It’s great to see ESM support coming along (my word is this stuff confusing, I hope ESM settles it all… eventually)
but man there are a lot of file extensions going around these days!
It makes sense why all these things are needed. I don’t know how many of them a single project would have to deal with (not many if starting with Typescript, I think).
Totally. And then the module formats of .js and .ts files are anybody’s guess without peeking inside.
Wow, lots of features that will really make a difference in day-to-day use. Not having “Go to Source Definition” has been one of the biggest annoyances in TypeScript / VS Code, this will really improve quality of life.
Also quite excited about the “Organize Imports” improvements, we have several files where we need to import in a particular order (mainly polyfills, dotenv, etc.), and the only solution at the moment is to use “Save without formatting” in VS Code.
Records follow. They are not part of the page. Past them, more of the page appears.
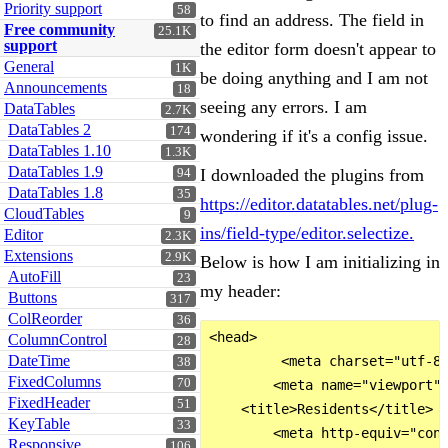
Priority support
58
to find an address. The field in
Free community
25.1K
support
the editor form doesn't appear to
General
1K
be doing anything and I am not
Announcements
18
seeing any errors. I am
DataTables
2.7K
DataTables 2
174
wondering if it's a config issue.
DataTables 1.10
1.3K
DataTables 1.9
I downloaded the plugins from
94
DataTables 1.8
35
https://editor.datatables.net/plug-
CloudTables
9
ins/field-type/editor.selectize.
Editor
2.3K
Extensions
2.9K
Below is how I am initializing in
AutoFill
23
my header:
Buttons
317
ColReorder
36
<head>

ColumnControl
28
DateTime
         <meta charset="utf-8"
38
FixedColumns
70
        <meta name="viewport" 
FixedHeader
51
    <title>Residents</title>

KeyTable
33
        <meta http-equiv="cont
Responsive
106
I’m massively dreading the switch to ESM though, having to import “foo.js” filenames in TypeScript is just such a confusing decision, and the benefits are… what exactly?
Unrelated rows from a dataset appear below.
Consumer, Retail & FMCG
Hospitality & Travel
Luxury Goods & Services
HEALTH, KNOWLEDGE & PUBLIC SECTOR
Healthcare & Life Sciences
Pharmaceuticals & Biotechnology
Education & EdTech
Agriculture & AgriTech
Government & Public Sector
Some NPM modules have decided to go “ESM-only” (eg. quick-lru), so I’m hoping that we’ll be out of this weird limbo phase soon.
As far as I can tell the only result of switching to ESM will be competing standards.
Can you clarify what you mean? ESM is already one of the “competing standards.” How does switching to ESM change that?
If anything, I’d think that folks switching to ESM is the only path forward to reducing fragmentation, because unlike the other approaches, ESM is actually the language standard.
CommonJS was a de facto standard before ESM was invented, and the increasing adoption of ESM increases fragmentation of the ecosystem for no reason. If it was desirable to have modules in the language standard, and to keep fragmentation low, making CommonJS the language standard would have made the most sense. Clearly that wasn’t a concern.